**Requirement:**
Leave out every picture, and output exactly the lines from the line containing "- apple [835,610,883,661]" through the last line of the data.

/---

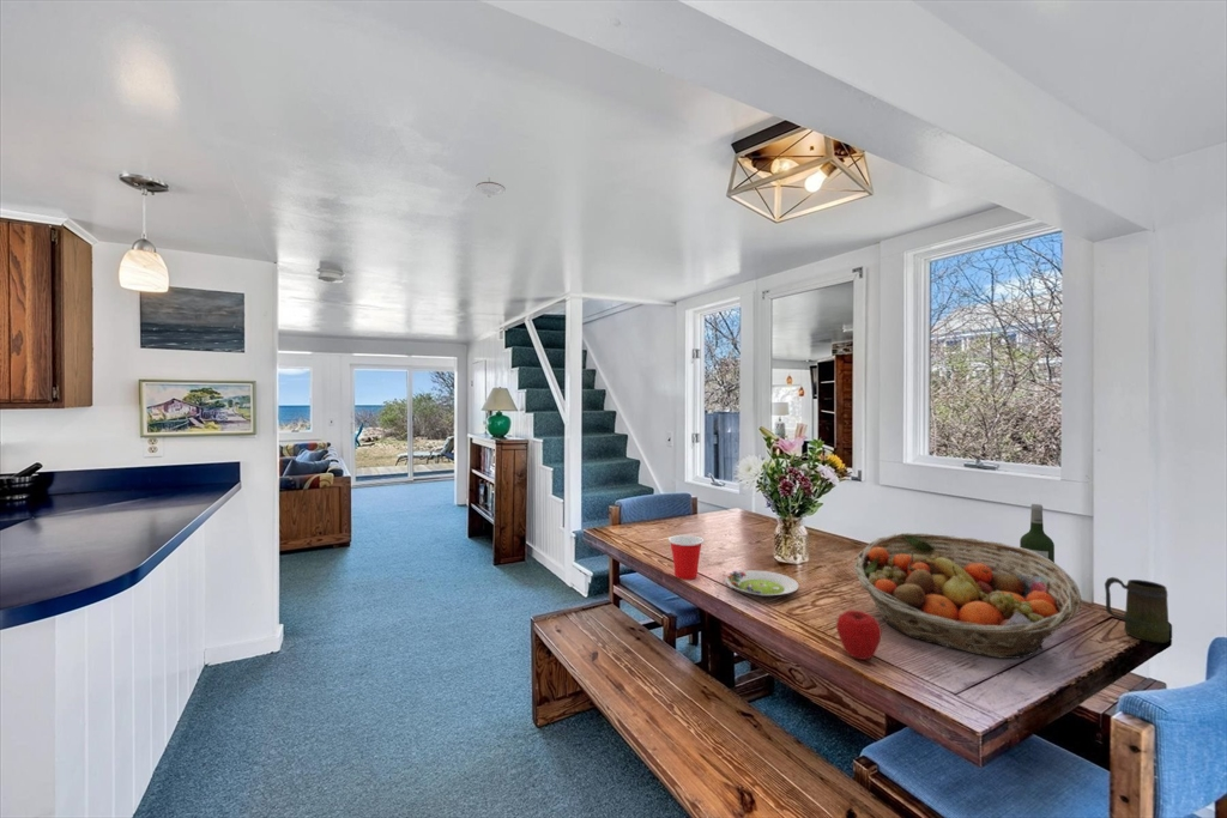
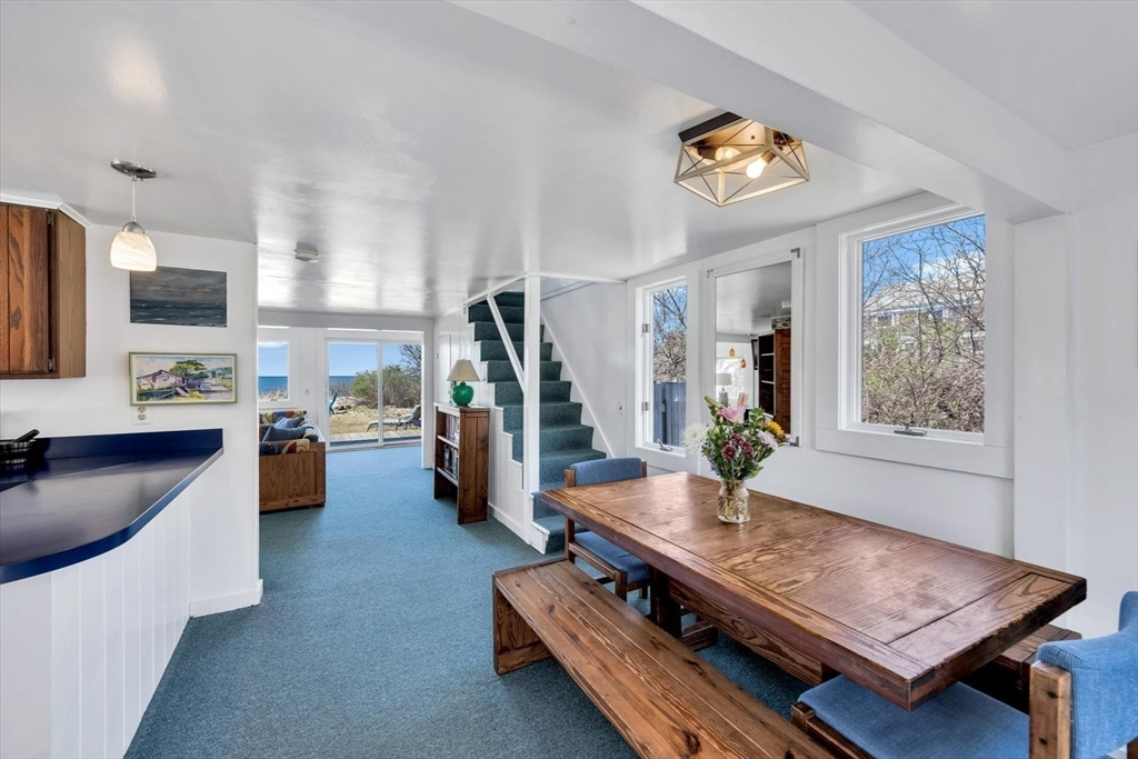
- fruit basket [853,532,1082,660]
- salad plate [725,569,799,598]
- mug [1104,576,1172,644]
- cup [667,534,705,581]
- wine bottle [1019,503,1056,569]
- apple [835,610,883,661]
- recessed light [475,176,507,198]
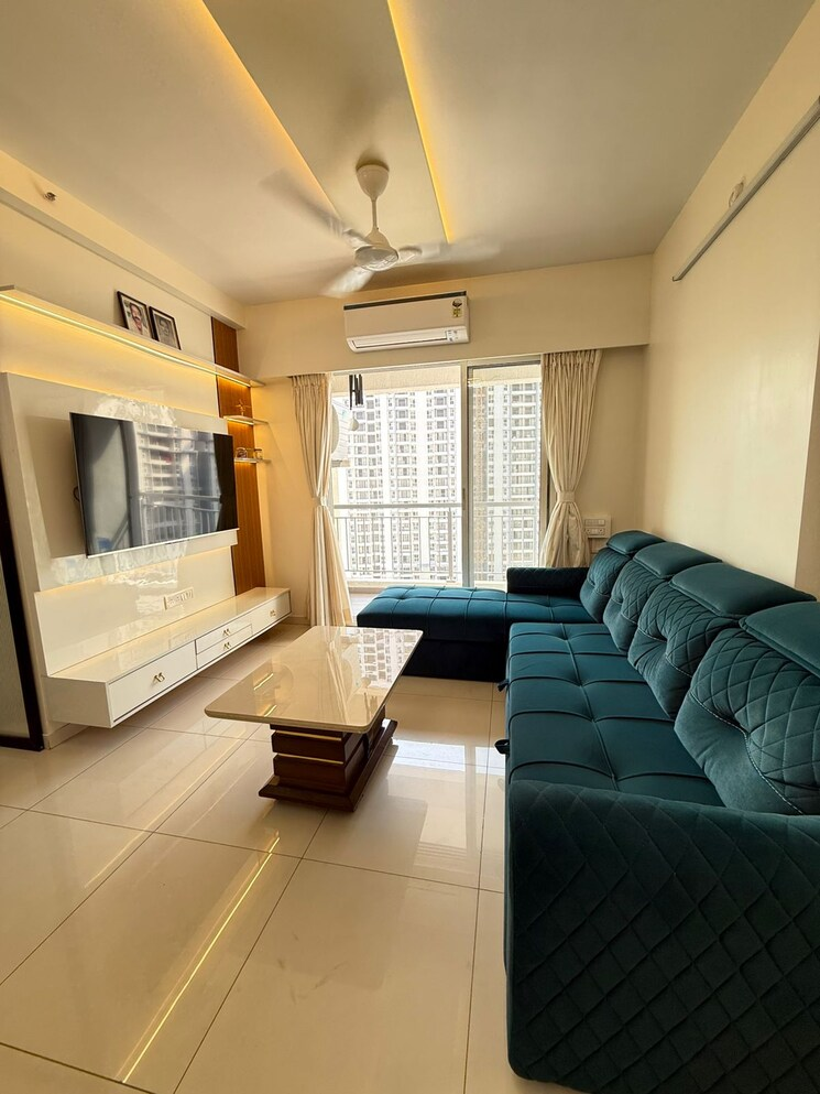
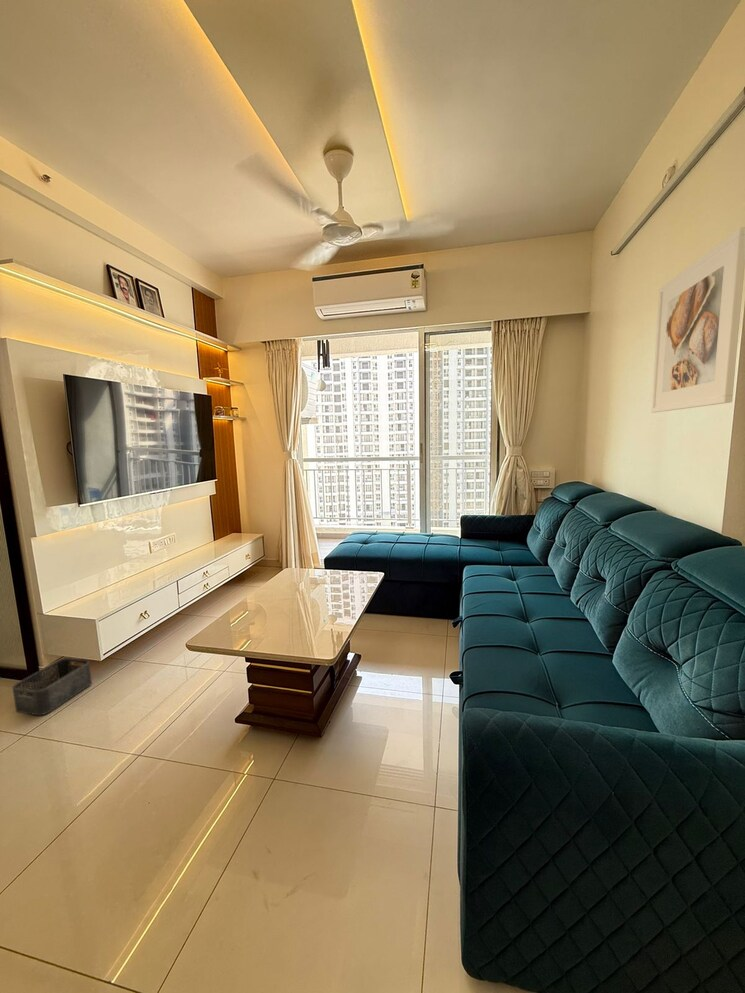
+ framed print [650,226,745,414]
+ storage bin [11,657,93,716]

\---

**Exercise result:**
- apple [835,610,883,661]
- recessed light [475,176,507,198]
+ framed print [650,226,745,414]
+ storage bin [11,657,93,716]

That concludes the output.